Emory University awarded two students $10,000 for their AI study tool, then suspended them

How and how individuals and organizations are still struggling How much to integrate AI out of everyday life. Rarely has this been more apparent than in a case at Emory University, where the school went from awarding students a $10,000 entrepreneurship award for an AI-powered educational tool to suspending them for it. 404 Media reports. No, the students did not suddenly abuse the instrument known as the Eightball by any means; they did as they pleased, and all along Emory encouraged them—until they didn’t.

Eightball allowed students to turn any coursework or reading into practice tests or study flashcards. It’s also connected to Canvas—the platform professors at Emory use to share course materials with their students. A demo video for Eightball called it similar ChatGPT however, rather than having students upload each PDF individually to the tool, they are trained in Canvas courses, viewing everything from lectures to slides.

Emory’s Honor Council accused Eightball’s creators of cheating, plagiarism, and helping other students violate the Honor Code in November 2023, and the duo shut down the tool. The board also alleged that Eightball was unauthorized to tie to Canvas, even though it was notified during the spring 2023 award competition. The institution launched an investigation into the students, and it was determined that Eightball did not facilitate the fraud and that the student creators never lied. about the possibilities.

However, the Honor Council recommended a one-year suspension for one student, Benjamin Craver, and expulsion for another (who was considering Octagon). The board’s director called the situation “unprecedented” because of the damage it could do at Emory. Craver was eventually suspended for the summer and fall semesters of 2024 — after which he will have to reapply. He also received a grade on his permanent record and was required to complete a program of study. Its creator was suspended for one year.
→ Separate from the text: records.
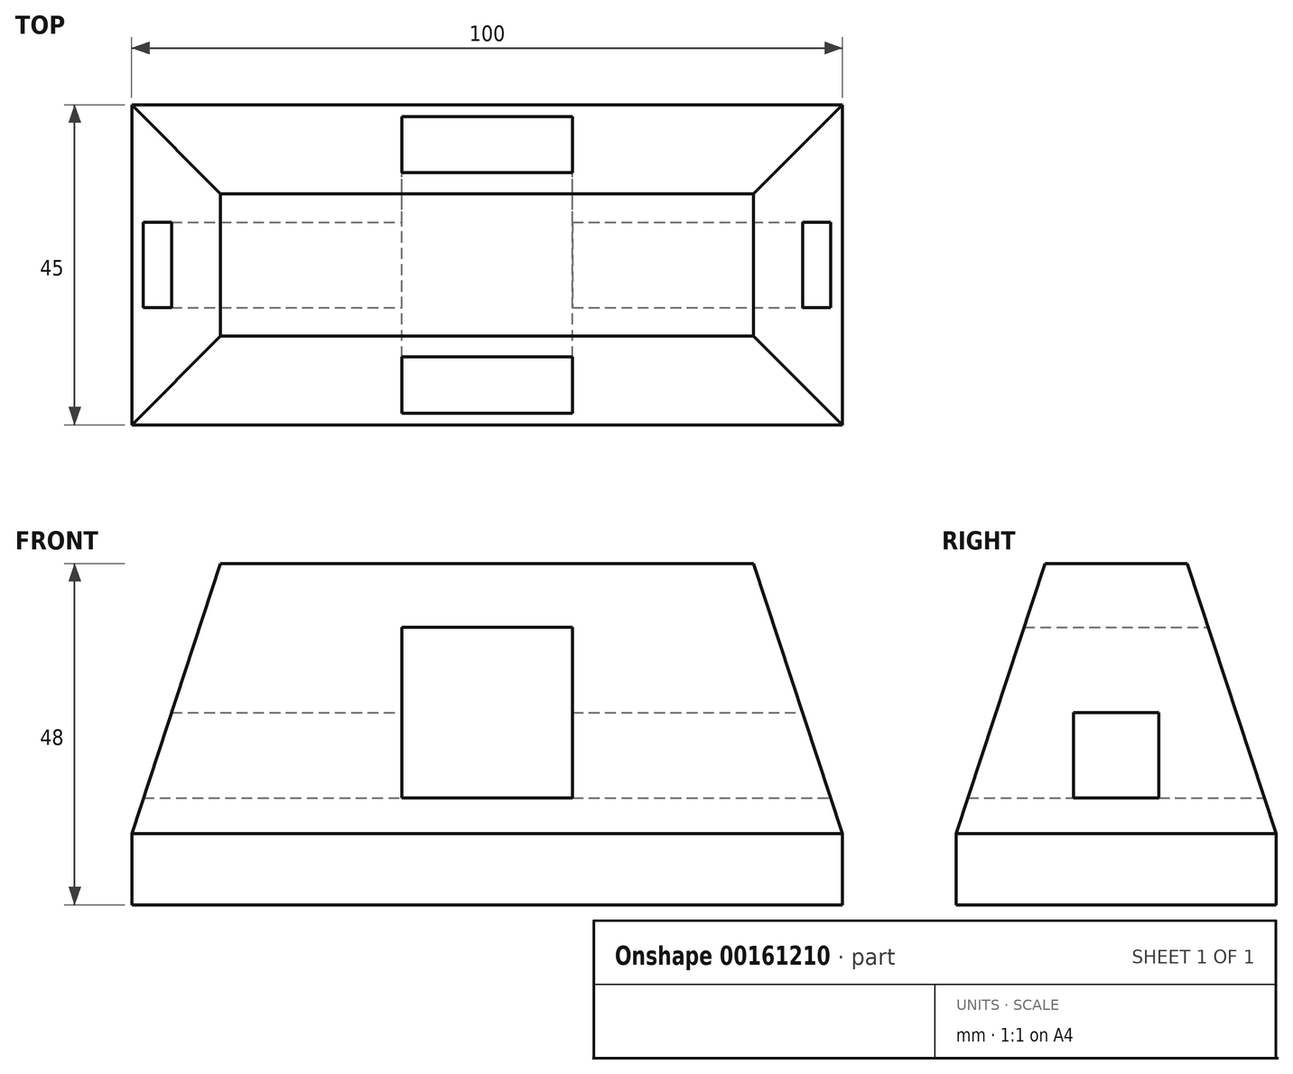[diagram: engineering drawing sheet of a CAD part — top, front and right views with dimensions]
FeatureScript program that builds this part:
annotation { "Feature Type Name" : "Feature", "Feature Type Description" : "" }
export const myFeature = defineFeature(function(context is Context, id is Id, definition is map)
    precondition{}
    {
        {
            var Q0;
            Q0=qCreatedBy(makeId("Top.planeOp"),FACE);
            var sketch = newSketch(context, id + "F0", { "sketchPlane" : qUnion([Q0])});
            skLineSegment(sketch, "E0.bottom", {"start": v(-62.77, 15.57) * mm, "end": v(37.23, 15.57) * mm});
            skLineSegment(sketch, "E0.top", {"start": v(-62.77, -29.43) * mm, "end": v(37.23, -29.43) * mm});
            skLineSegment(sketch, "E0.left", {"start": v(-62.77, 15.57) * mm, "end": v(-62.77, -29.43) * mm});
            skLineSegment(sketch, "E0.right", {"start": v(37.23, 15.57) * mm, "end": v(37.23, -29.43) * mm});
            skSolve(sketch);
        }
        {
            var Q0;
            Q0 = qSketchRegion(id + "F0", true);
            extrude(context, id + "F1", {"entities" : qUnion([Q0]), "depth" : 10 * mm});
        }
        {
            var Q0;
            Q0=makeQuery(id+"F1.opExtrude","SWEPT_FACE",FACE,{"disambiguationData":[OSD([sQuery(id+"F0.wireOp",EDGE,"E0.bottom")])]});
            var sketch = newSketch(context, id + "F2", { "sketchPlane" : qUnion([Q0])});
            skPoint(sketch, "E1.endSnap0", {"position": v(12.77, 10) * mm});
            skLineSegment(sketch, "E2", {"start": v(12.77, 48) * mm, "end": v(-24.73, 48) * mm});
            skLineSegment(sketch, "E3", {"start": v(12.77, 48) * mm, "end": v(50.27, 48) * mm});
            skLineSegment(sketch, "E4", {"start": v(-24.73, 48) * mm, "end": v(-37.23, 10) * mm});
            skLineSegment(sketch, "E5", {"start": v(50.27, 48) * mm, "end": v(62.77, 10) * mm});
            skLineSegment(sketch, "E6", {"start": v(12.77, 39) * mm, "end": v(24.77, 39) * mm});
            skLineSegment(sketch, "E7", {"start": v(24.77, 39) * mm, "end": v(24.77, 15) * mm});
            skLineSegment(sketch, "E8", {"start": v(24.77, 15) * mm, "end": v(12.77, 15) * mm});
            skLineSegment(sketch, "E9", {"start": v(12.77, 15) * mm, "end": v(0.77, 15) * mm});
            skLineSegment(sketch, "E10", {"start": v(0.77, 15) * mm, "end": v(0.77, 39) * mm});
            skLineSegment(sketch, "E11", {"start": v(0.77, 39) * mm, "end": v(12.77, 39) * mm});
            skLineSegment(sketch, "E12", {"start": v(12.77, 48) * mm, "end": v(12.77, 39) * mm});
            skLineSegment(sketch, "E13", {"start": v(12.77, 15) * mm, "end": v(12.77, 10) * mm});
            skSolve(sketch);
        }
        {
            var Q0;
            Q0=makeQuery(id+"F2.imprint","IMPRINT",FACE,{"disambiguationData":[TD([[makeQuery(id+"F2.imprint","IMPRINT",EDGE,{"derivedFrom":sQuery(id+"F2.wireOp",EDGE,"E2")}),1.0]])]});
            var Q1;
            Q1=makeQuery(id+"F2.imprint","IMPRINT",FACE,{"disambiguationData":[TD([[makeQuery(id+"F2.imprint","IMPRINT",EDGE,{"derivedFrom":sQuery(id+"F2.wireOp",EDGE,"E3")}),-1.0]])]});
            extrude(context, id + "F3", {"entities" : qUnion([Q0, Q1]), "operationType" : NewBodyOperationType.ADD, "oppositeDirection" : true, "depth" : 45 * mm});
        }
        {
            var Q0;
            Q0=makeQuery(id+"F1.opExtrude","SWEPT_FACE",FACE,{"disambiguationData":[OSD([sQuery(id+"F0.wireOp",EDGE,"E0.right")])]});
            var sketch = newSketch(context, id + "F4", { "sketchPlane" : qUnion([Q0])});
            skLineSegment(sketch, "E14", {"start": v(-6.93, 48) * mm, "end": v(-16.93, 48) * mm});
            skLineSegment(sketch, "E15", {"start": v(-16.93, 48) * mm, "end": v(-29.43, 10) * mm});
            skLineSegment(sketch, "E16", {"start": v(-6.93, 48) * mm, "end": v(3.07, 48) * mm});
            skLineSegment(sketch, "E17", {"start": v(3.07, 48) * mm, "end": v(15.57, 10) * mm});
            skLineSegment(sketch, "E18", {"start": v(-6.93, 27) * mm, "end": v(-0.93, 27) * mm});
            skLineSegment(sketch, "E19", {"start": v(-0.93, 27) * mm, "end": v(-0.93, 15) * mm});
            skLineSegment(sketch, "E20", {"start": v(-0.93, 15) * mm, "end": v(-12.93, 15) * mm});
            skLineSegment(sketch, "E21", {"start": v(-12.93, 15) * mm, "end": v(-12.93, 27) * mm});
            skLineSegment(sketch, "E22", {"start": v(-12.93, 27) * mm, "end": v(-6.93, 27) * mm});
            skLineSegment(sketch, "E23", {"start": v(-29.43, 10) * mm, "end": v(-29.43, 48) * mm});
            skLineSegment(sketch, "E24", {"start": v(-29.43, 48) * mm, "end": v(-16.93, 48) * mm});
            skLineSegment(sketch, "E25", {"start": v(3.07, 48) * mm, "end": v(15.57, 48) * mm});
            skLineSegment(sketch, "E26", {"start": v(15.57, 48) * mm, "end": v(15.57, 10) * mm});
            skSolve(sketch);
        }
        {
            var Q0;
            Q0 = qSketchRegion(id + "F4", true);
            extrude(context, id + "F5", {"entities" : qUnion([Q0]), "operationType" : NewBodyOperationType.REMOVE, "oppositeDirection" : true, "depth" : 122 * mm});
        }
    });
Craver appealed to the court Eightball against Emory on May 20 showed transparency in how it came to be, faculty support and use, articles promoting it in the university newspaper, and student use all the time. Among other evidence, the lawsuit shares words of support from Emory’s business school associate dean’s choice to connect Eightball and students with an outside entrepreneur, an Emory Alumnus, after the award. “While nothing about Eightball has changed, Emory’s view of Eightball has changed dramatically,” Craver’s lawsuit said. “Emory admits there is no evidence that anyone used Eightball to cheat. And to this day, Emory touts Eightball as an example of student innovation and entrepreneurship.”